(Collected data)
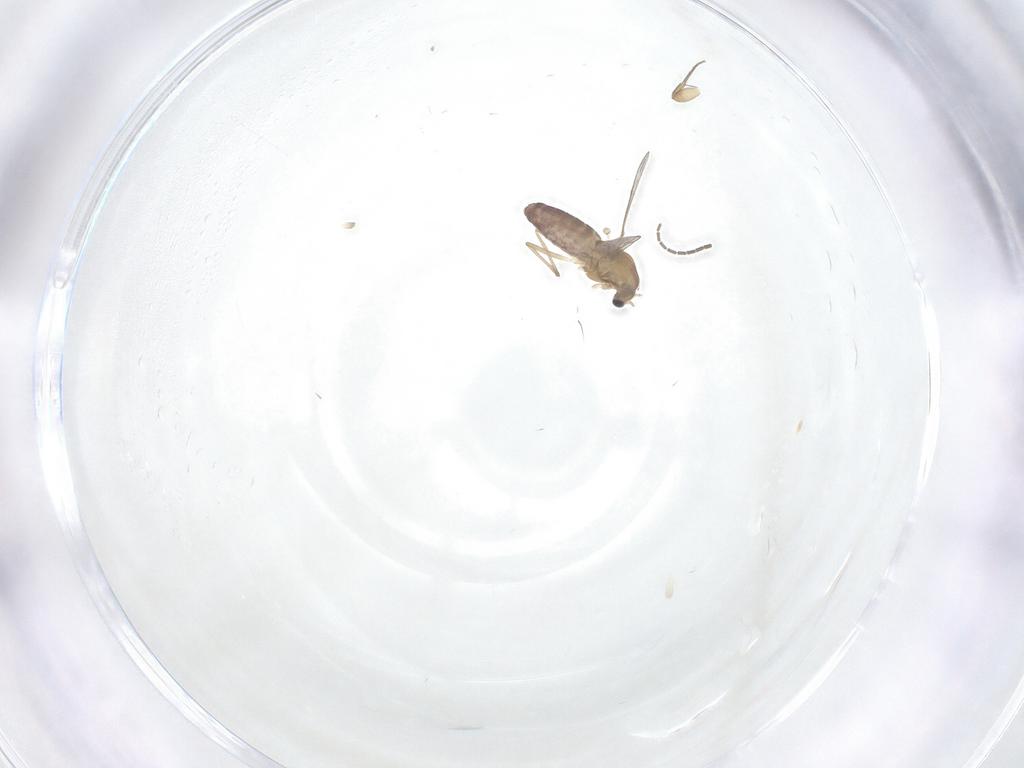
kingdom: Animalia
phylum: Arthropoda
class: Insecta
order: Diptera
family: Chironomidae
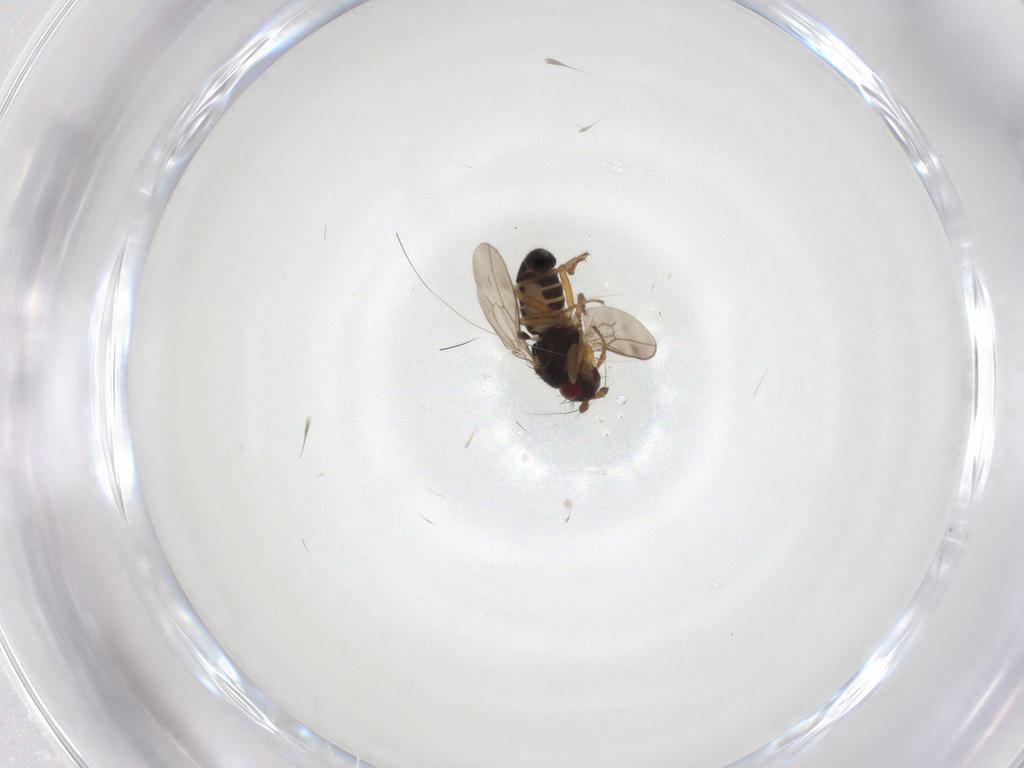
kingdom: Animalia
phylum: Arthropoda
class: Insecta
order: Diptera
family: Sphaeroceridae
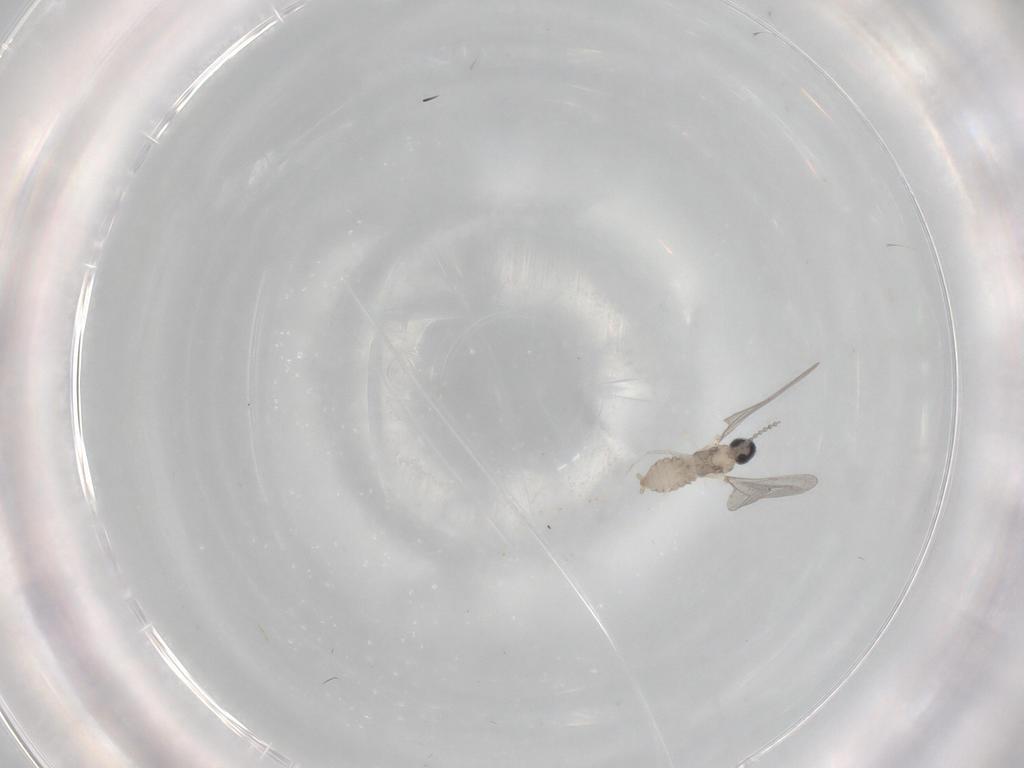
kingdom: Animalia
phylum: Arthropoda
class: Insecta
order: Diptera
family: Cecidomyiidae
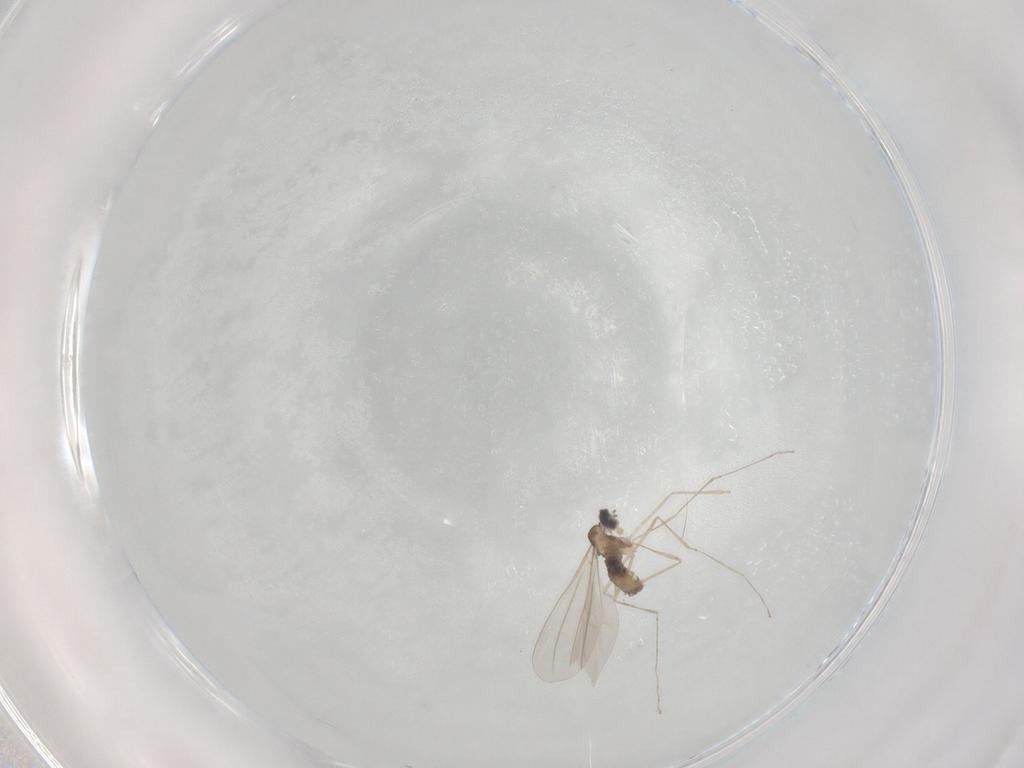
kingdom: Animalia
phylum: Arthropoda
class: Insecta
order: Diptera
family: Cecidomyiidae
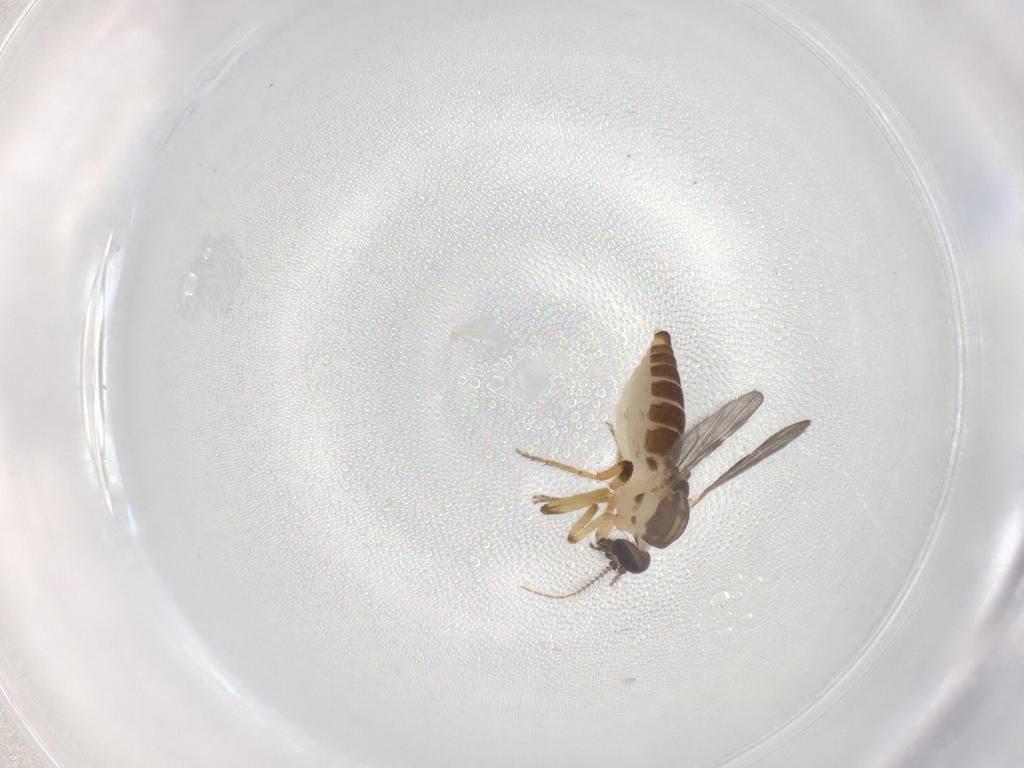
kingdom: Animalia
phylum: Arthropoda
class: Insecta
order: Diptera
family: Ceratopogonidae
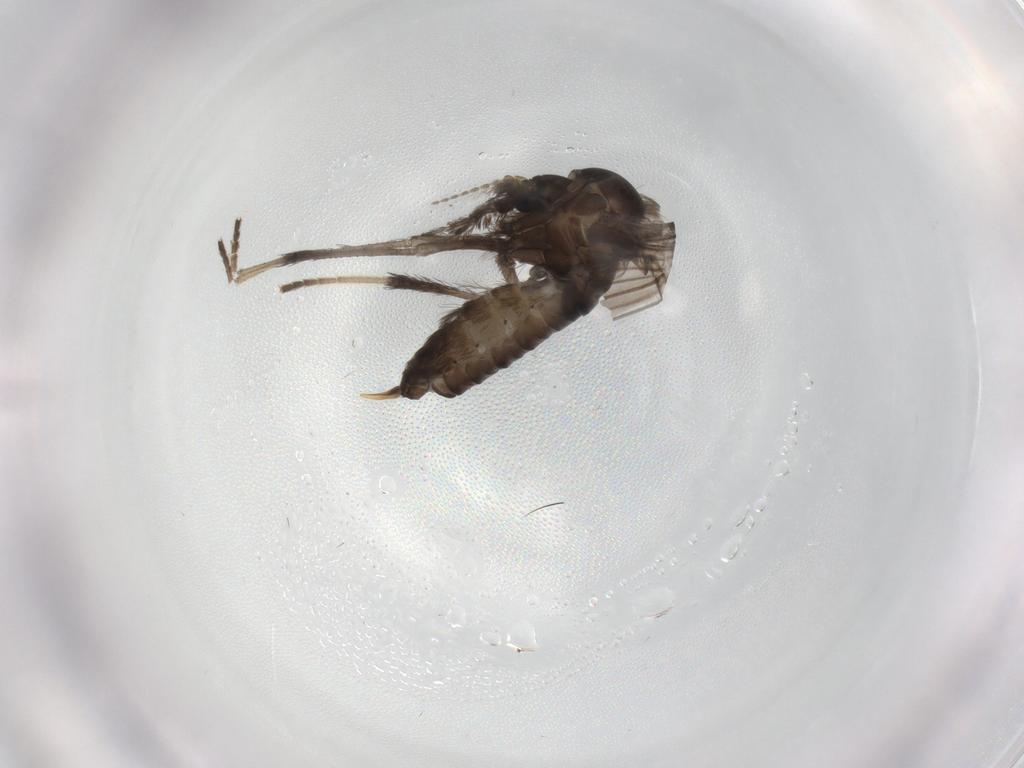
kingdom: Animalia
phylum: Arthropoda
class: Insecta
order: Diptera
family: Psychodidae
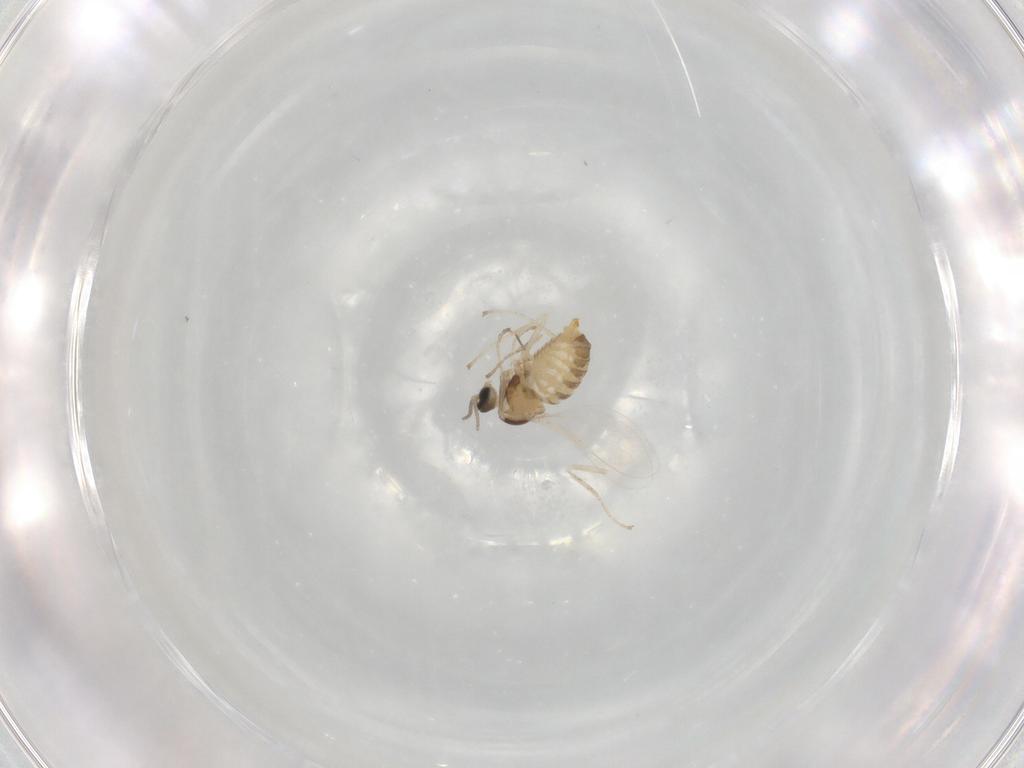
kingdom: Animalia
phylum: Arthropoda
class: Insecta
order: Diptera
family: Cecidomyiidae
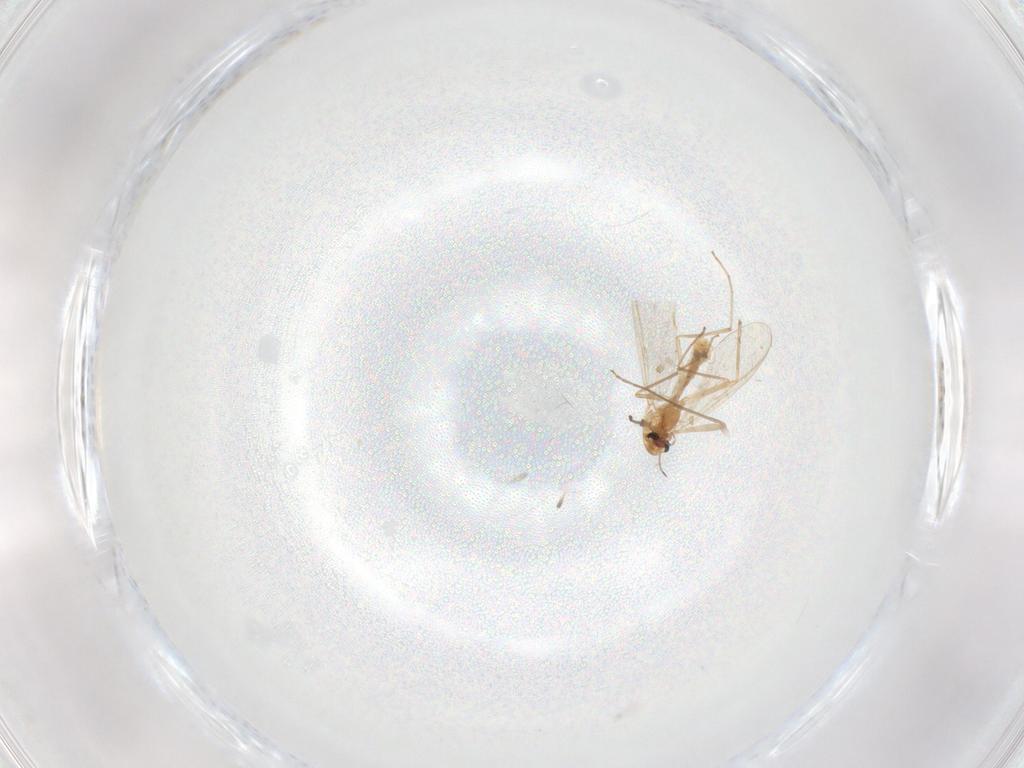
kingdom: Animalia
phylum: Arthropoda
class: Insecta
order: Diptera
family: Chironomidae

Instructions for the task
Copy out every line of the data above word for word, leaving out the pictures.

The answer
kingdom: Animalia
phylum: Arthropoda
class: Insecta
order: Diptera
family: Chironomidae
kingdom: Animalia
phylum: Arthropoda
class: Insecta
order: Diptera
family: Sphaeroceridae
kingdom: Animalia
phylum: Arthropoda
class: Insecta
order: Diptera
family: Cecidomyiidae
kingdom: Animalia
phylum: Arthropoda
class: Insecta
order: Diptera
family: Cecidomyiidae
kingdom: Animalia
phylum: Arthropoda
class: Insecta
order: Diptera
family: Ceratopogonidae
kingdom: Animalia
phylum: Arthropoda
class: Insecta
order: Diptera
family: Psychodidae
kingdom: Animalia
phylum: Arthropoda
class: Insecta
order: Diptera
family: Cecidomyiidae
kingdom: Animalia
phylum: Arthropoda
class: Insecta
order: Diptera
family: Chironomidae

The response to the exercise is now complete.